+++ INPUT RECORDS

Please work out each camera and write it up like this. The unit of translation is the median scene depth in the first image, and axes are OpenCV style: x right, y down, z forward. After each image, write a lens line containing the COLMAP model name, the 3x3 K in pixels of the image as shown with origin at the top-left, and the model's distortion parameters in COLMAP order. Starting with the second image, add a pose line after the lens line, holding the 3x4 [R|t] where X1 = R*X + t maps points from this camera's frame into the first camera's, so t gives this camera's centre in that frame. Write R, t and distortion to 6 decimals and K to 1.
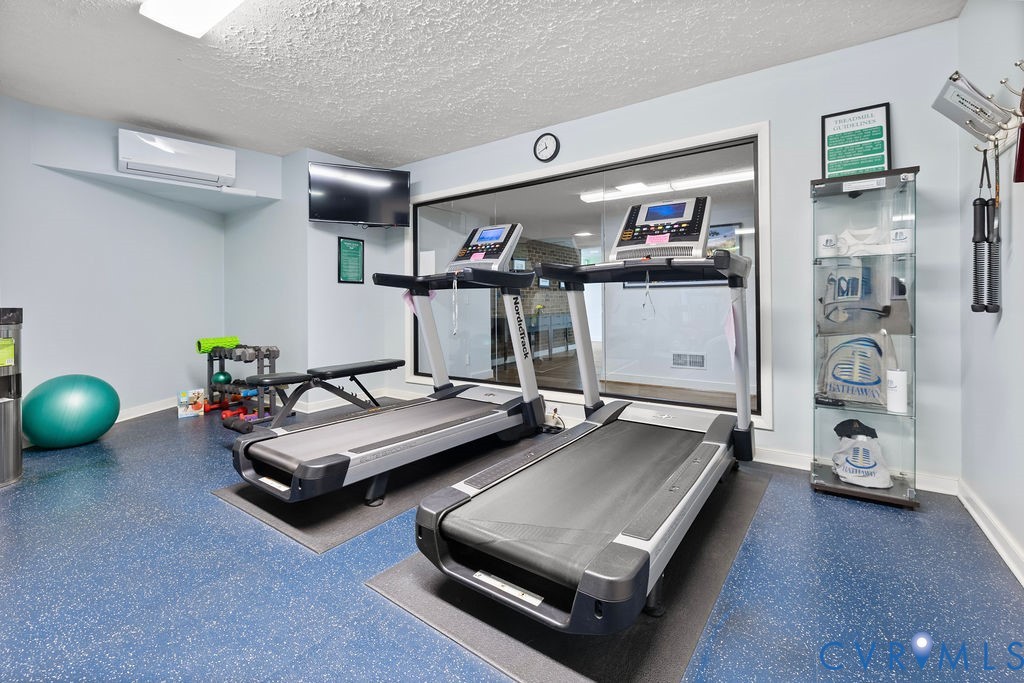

++++++
+++ INPUT RECORDS

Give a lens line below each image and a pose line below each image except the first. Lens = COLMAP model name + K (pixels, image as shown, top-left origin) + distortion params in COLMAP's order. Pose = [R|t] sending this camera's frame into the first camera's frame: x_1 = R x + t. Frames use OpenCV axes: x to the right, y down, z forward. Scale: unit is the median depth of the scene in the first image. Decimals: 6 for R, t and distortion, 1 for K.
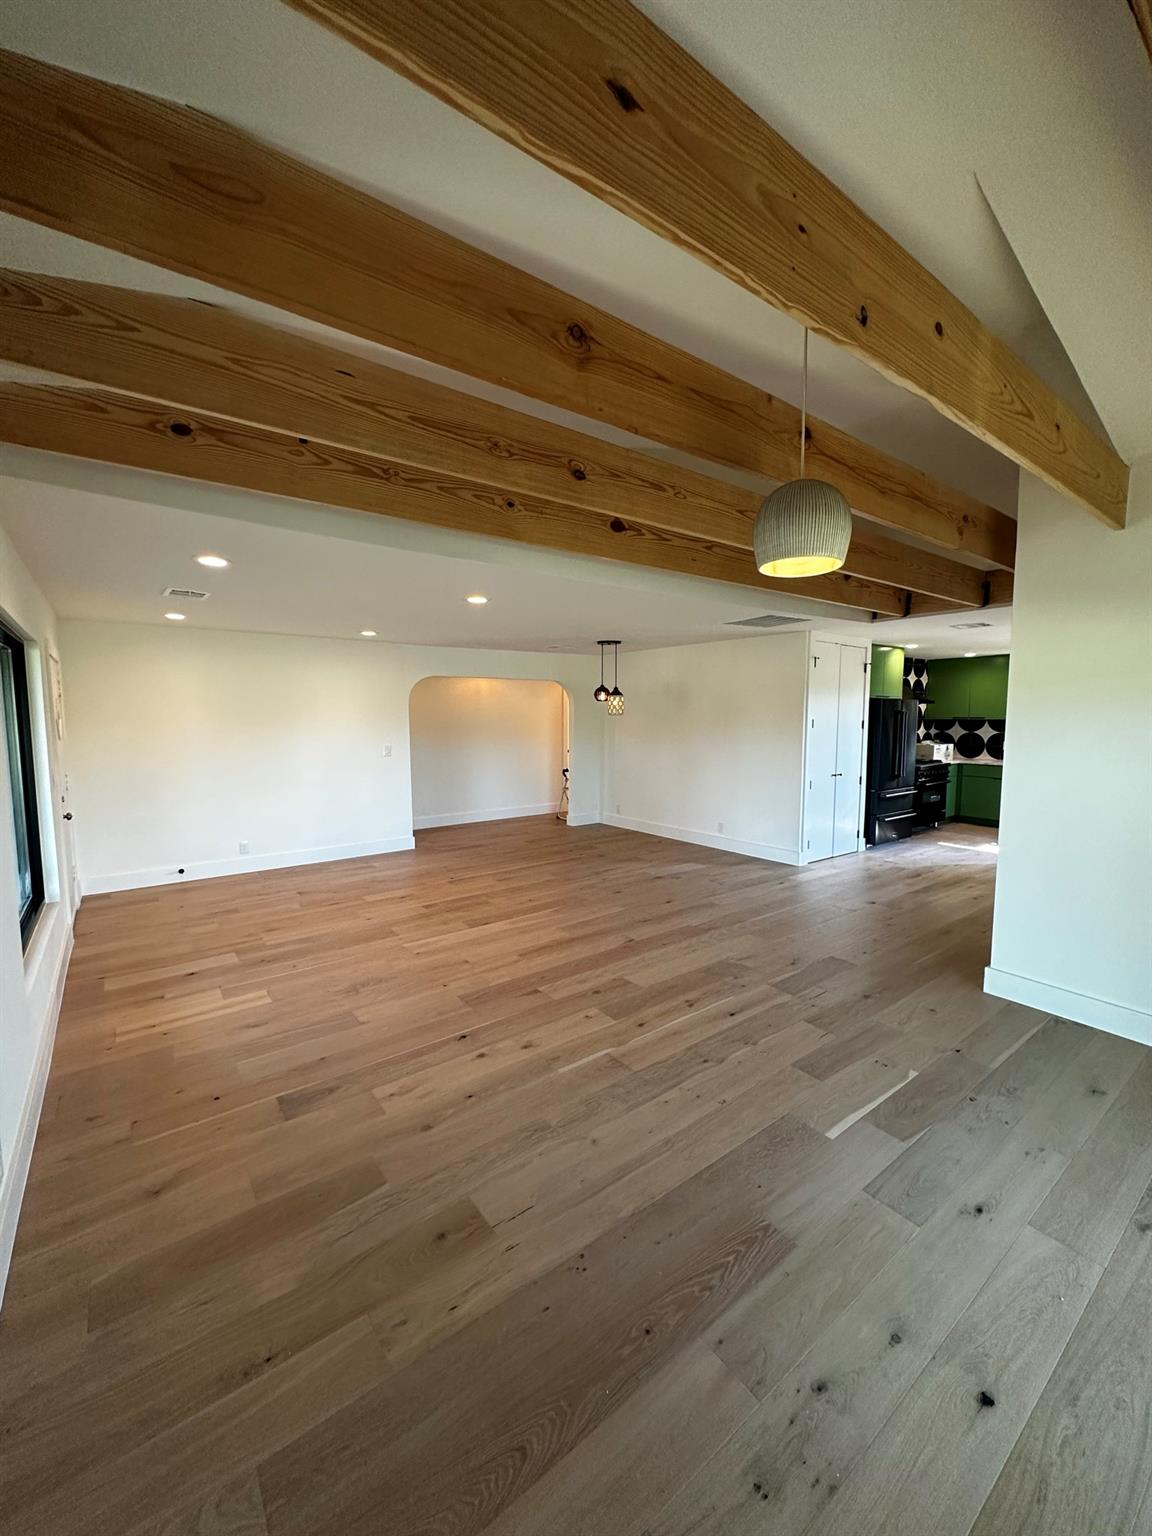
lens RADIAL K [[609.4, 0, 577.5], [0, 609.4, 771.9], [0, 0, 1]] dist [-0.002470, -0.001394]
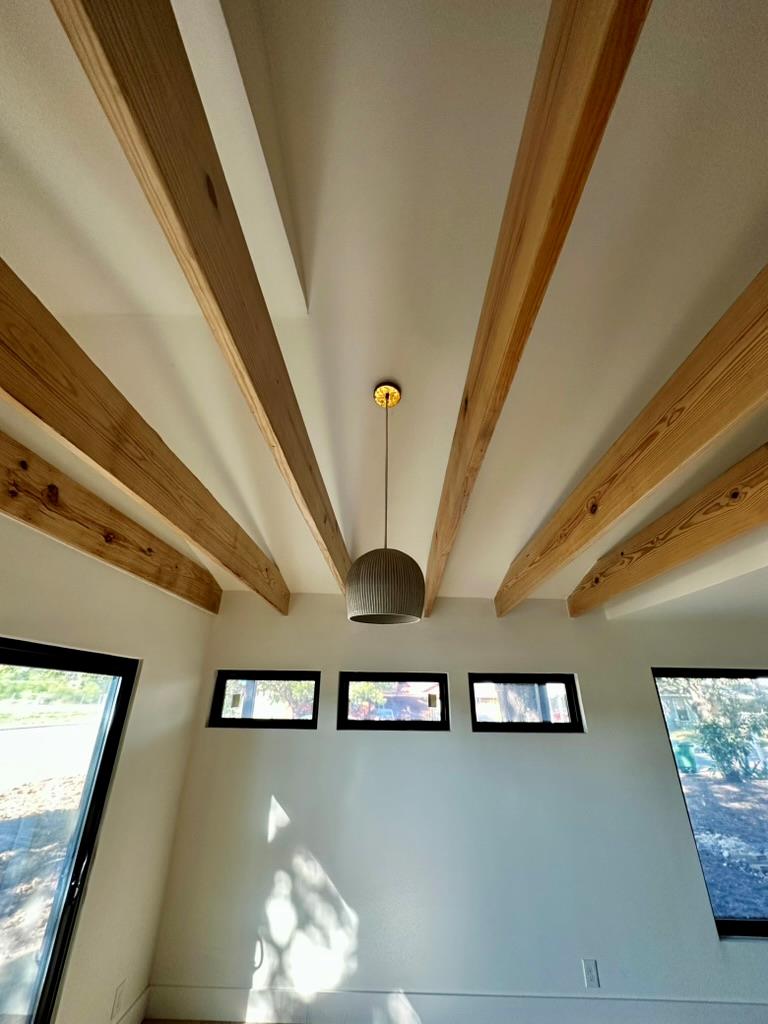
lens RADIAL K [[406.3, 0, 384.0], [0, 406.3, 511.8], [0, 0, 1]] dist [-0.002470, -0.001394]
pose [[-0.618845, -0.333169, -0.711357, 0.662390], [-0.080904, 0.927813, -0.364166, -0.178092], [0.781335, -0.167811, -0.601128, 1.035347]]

++++++

- PROBLEM STATEMENT
Print the lines of the entries starting at the line that contains "Give a lens" and stopping after the line that contains "511.8], [0, 0, 1]] dist [-0.002470, -0.001394]", reproducing each line precisely and omitting the pictures.

- YOUR RESPONSE
Give a lens line below each image and a pose line below each image except the first. Lens = COLMAP model name + K (pixels, image as shown, top-left origin) + distortion params in COLMAP's order. Pose = [R|t] sending this camera's frame into the first camera's frame: x_1 = R x + t. Frames use OpenCV axes: x to the right, y down, z forward. Scale: unit is the median depth of the scene in the first image. Decimals: 6 for R, t and distortion, 1 for K.
lens RADIAL K [[609.4, 0, 577.5], [0, 609.4, 771.9], [0, 0, 1]] dist [-0.002470, -0.001394]
lens RADIAL K [[406.3, 0, 384.0], [0, 406.3, 511.8], [0, 0, 1]] dist [-0.002470, -0.001394]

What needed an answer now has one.